▶ [TÂCHE]
Remplacez « common name » par « vernacular name » dans le passage qui va de la ligne contenant « order: Charadriiformes » jusqu'à la fin des items, puis redonnez ce passage sans rien y changer d'autre et sans les images.

——

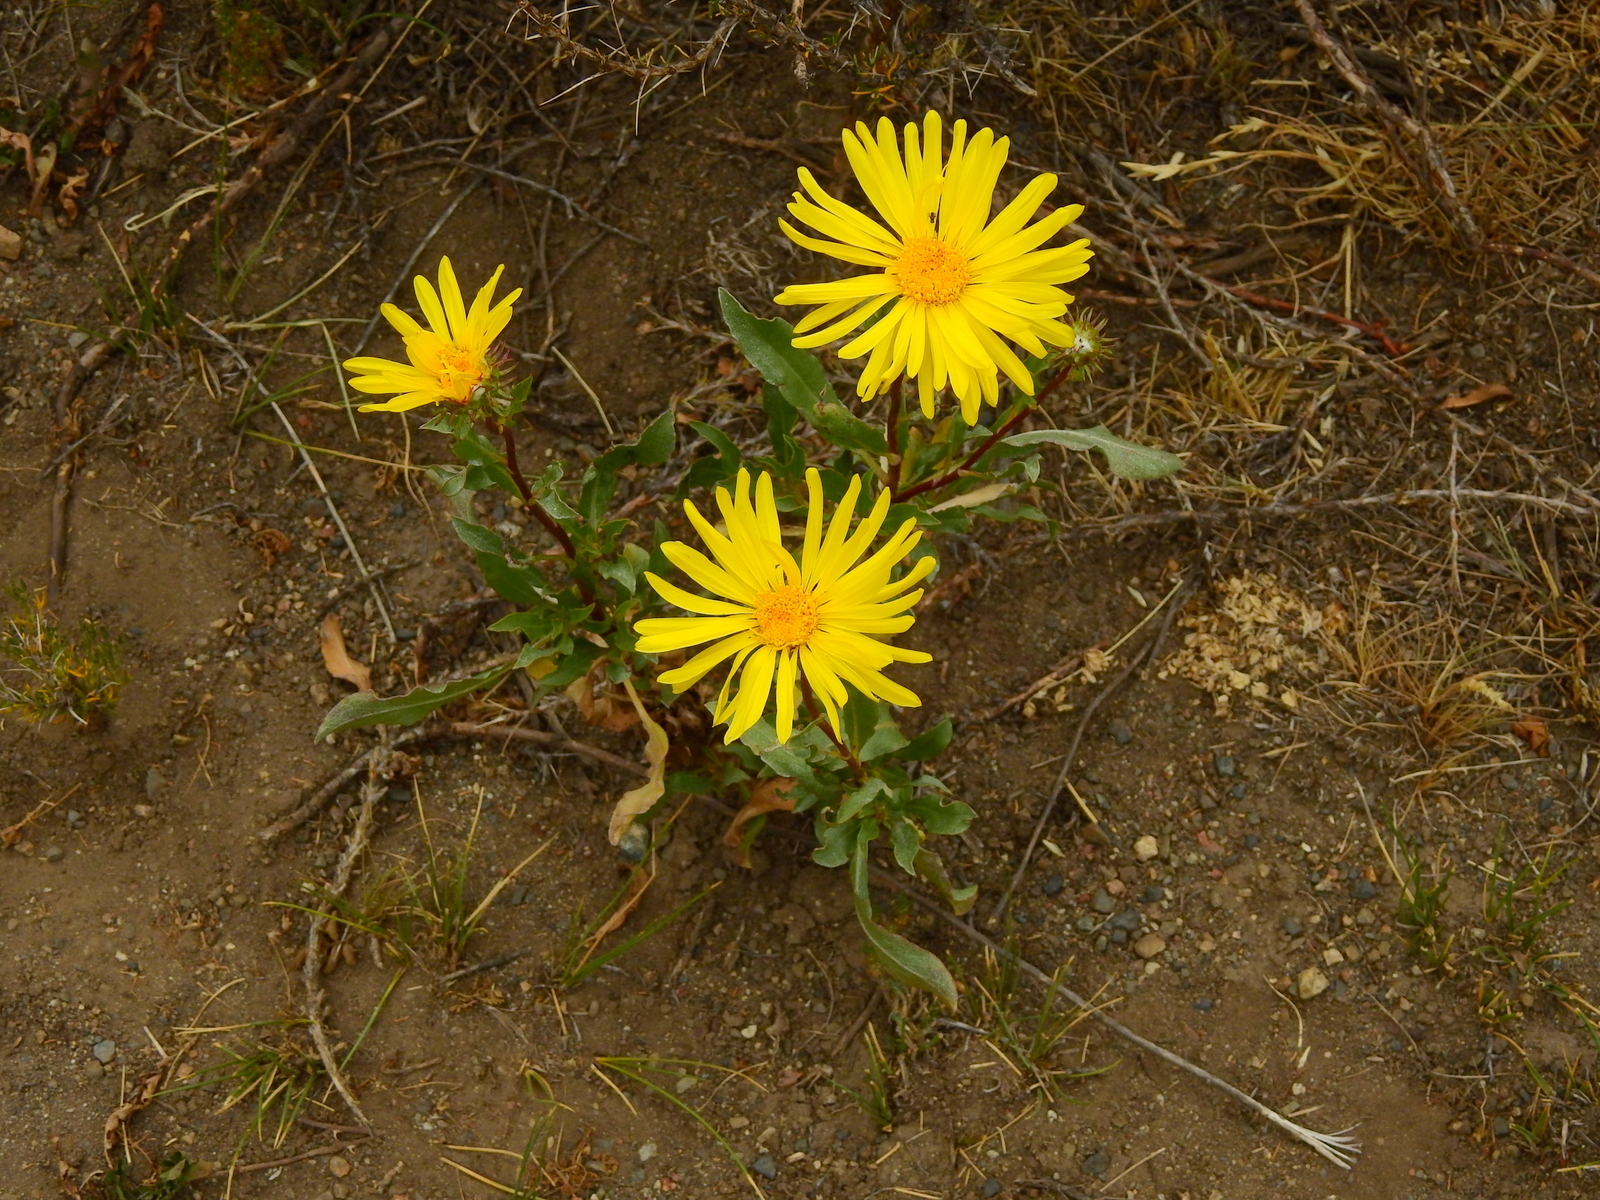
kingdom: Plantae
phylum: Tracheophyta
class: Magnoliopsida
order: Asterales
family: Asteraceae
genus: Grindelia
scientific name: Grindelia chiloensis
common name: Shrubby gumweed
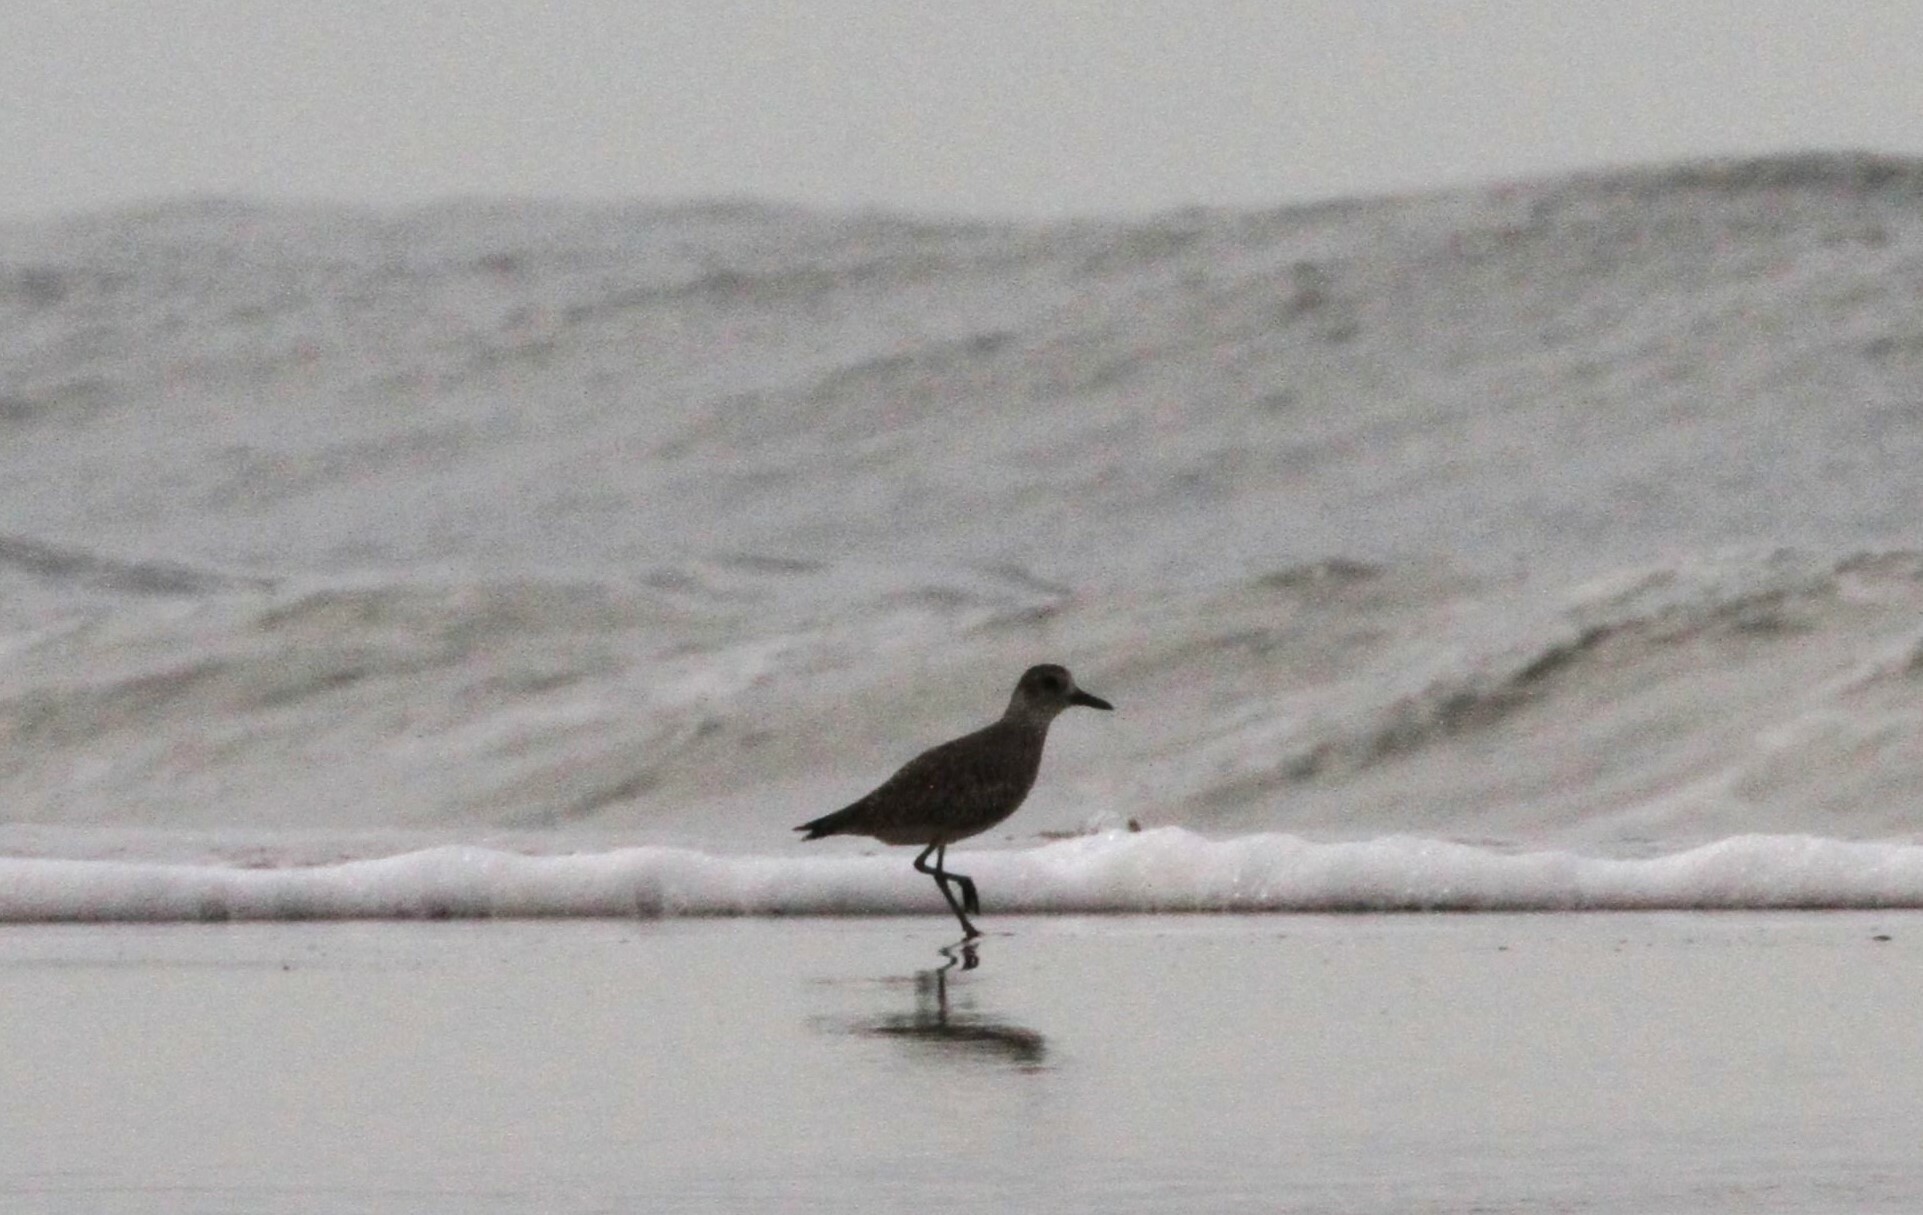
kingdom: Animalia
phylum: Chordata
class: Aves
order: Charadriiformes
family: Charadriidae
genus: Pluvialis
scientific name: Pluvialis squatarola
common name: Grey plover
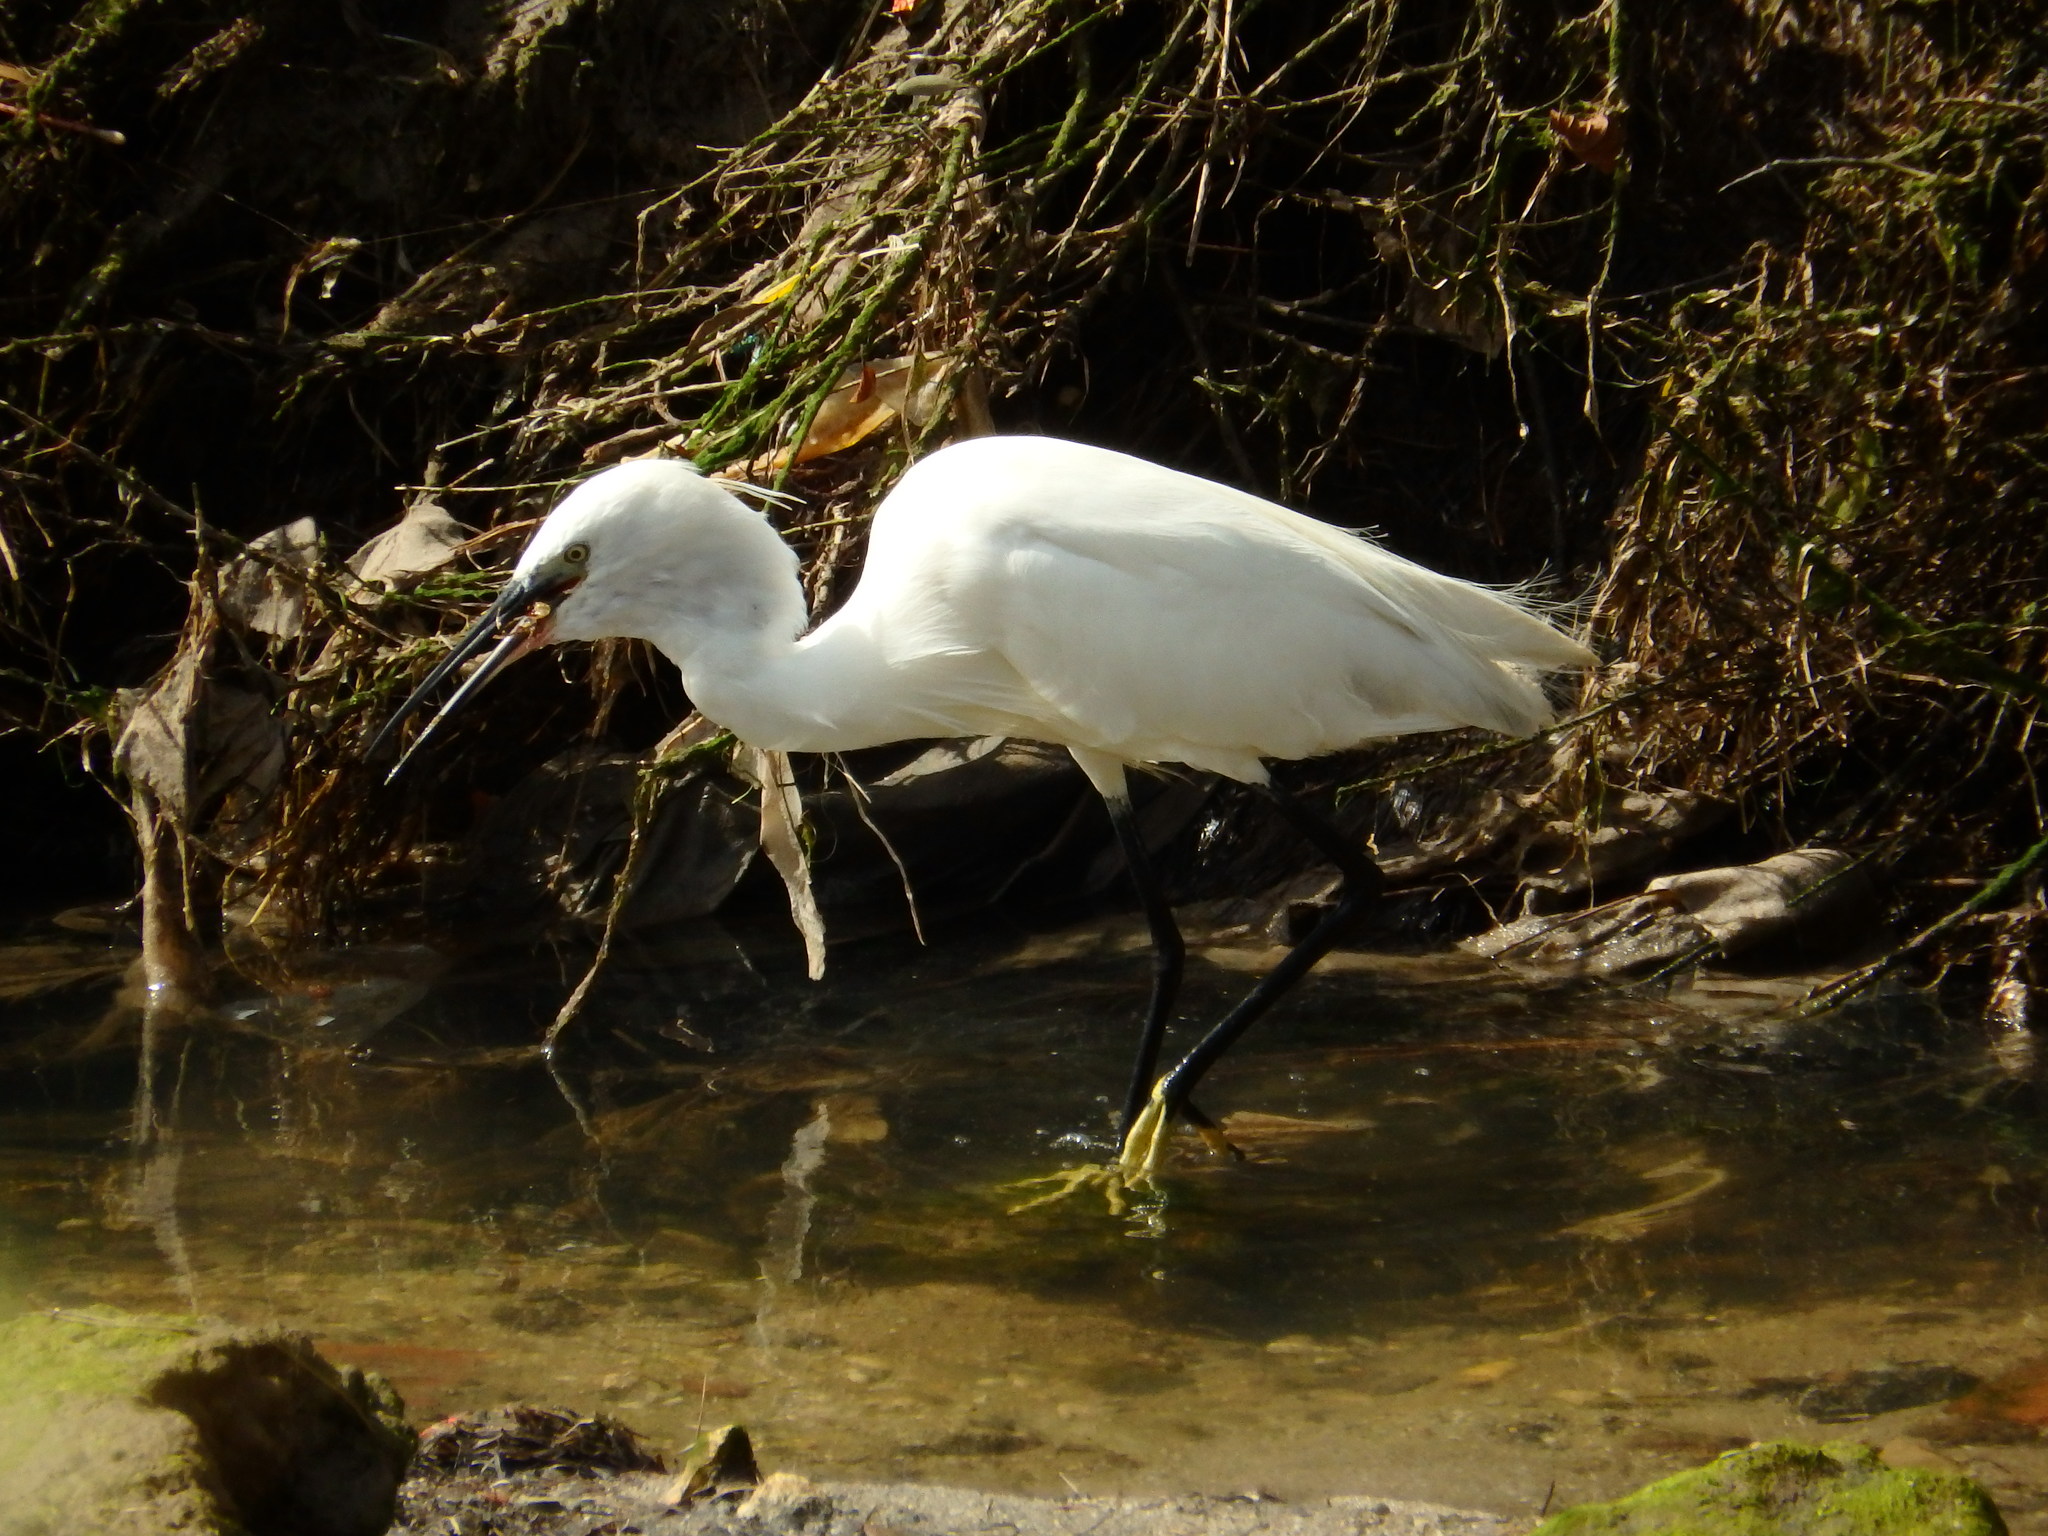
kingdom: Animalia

——

▶ [TÂCHE RÉALISÉE]
order: Charadriiformes
family: Charadriidae
genus: Pluvialis
scientific name: Pluvialis squatarola
vernacular name: Grey plover
kingdom: Animalia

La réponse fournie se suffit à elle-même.